I am reviewing and learning SQL, there is something that I notice that seems curious to me.
Suppose I have a table called productos
and one of its fields is categoria
, when doing the following queries I see that the result is the same:
SELECT DISTINCT categoria FROM productos;
Y
SELECT categoria FROM productos GROUP BY categoria;
The difference that I notice is that with DISTINCT
me it filters the duplicates and respects the order in which they appear, while with the sentence that it uses it GROUP BY
organizes them in alphabetical order. Based on that, it can be said that the first statement executes faster. If so, when handling large volumes of data, would the difference in performance be considerable?
Although it is clear that both techniques obtain the same final result, not all of them would be seen as valid for the result you want to achieve.
Taking into account the proposal that you make, the correct thing to do would be to use the
DISTINCT
, since it applies to the row, instead theGROUP BY
was created to work with aggregations such as theSUM()
,MAX()
,AVG()
, etc.The issue of order would not be a problem because one
ORDER BY
would resolve the difference.In these links, although they are in English, the same issue was raised:
Is there any difference between GROUP BY and DISTINCT
What is the difference between GROUP BY and DISTINCT?
GROUP BY
It is used more for operations of the type:count
,sum
, etc.Depending on the number of records in the table (talking about millions of records), the
select
(whether withdistinct
or withgroup by
) will take more or less the same timeIf the case is that the table has millions of records (100, 200, 500), sometimes it is best to extract the data that you want to group in a temporary table (
select ... insert
) and on the temporary table execute thedistinct
or thegroup by
. The query time is considerably much faster.In addition to what Leandro comments and as a faithful translation of one of the answers in the link that he himself attaches, the answer varies between engines but you can have a scope of these two database engines:
RPTA:
There is no difference (in SQL Server, at least) Both queries use the same execution plan.

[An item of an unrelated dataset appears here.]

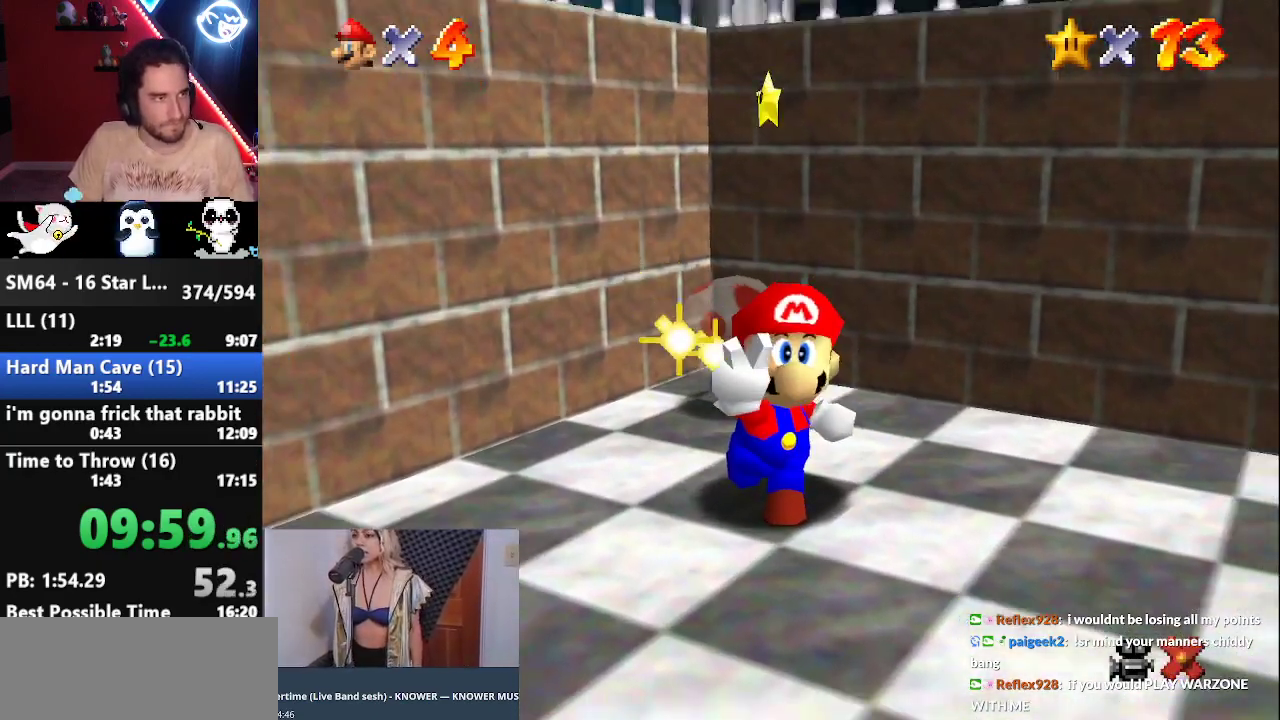
Gameplay with a controller (Nintendo layout); each line is a JSON object with the inputs held at the frame after it. "events" lists button and stick changes between this image and that frame as [ms after this image, input, new state], when the widget could be followed in between. Not read: L3 R3.
{"buttons": [], "left_stick": "left", "events": []}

http://sqlmag.com/database-performance-tuning/distinct-vs-group
Perhaps there is a difference, if there are subqueries involved:
http://blog.sqlauthority.com/2007/03/29/sql-server-difference-between-distinct-and-group-by-distinct-vs-group-by/
No difference (Oracle-style):
http://asktom.oracle.com/pls/asktom/f?p=100:11:0::::P11_QUESTION_ID:32961403234212
The function
DISTINCT
removes duplicate records, the functionGROUP BY
is implemented to group records.The function
DISTINCT
is executed as follows:business_key
values to a temporary tableThe function
GROUP BY
is executed as:business_key
in ahashtable
hashtable
The first optimizes memory, while the second optimizes speed but requires a large amount of memory depending on the number of keys.
Greetings.
The first option just filters the rows as it finds them but has to go through all of them to get the result. When you use
group by
the primary returned result it is reprocessed to sort it according to the grouping value, in your case, by "category". Without using indexes, the first option is faster. However if you put an index on the "category" field then the query withgroup by
is almost as fast. Keep in mind that each alternative is used according to the result you need.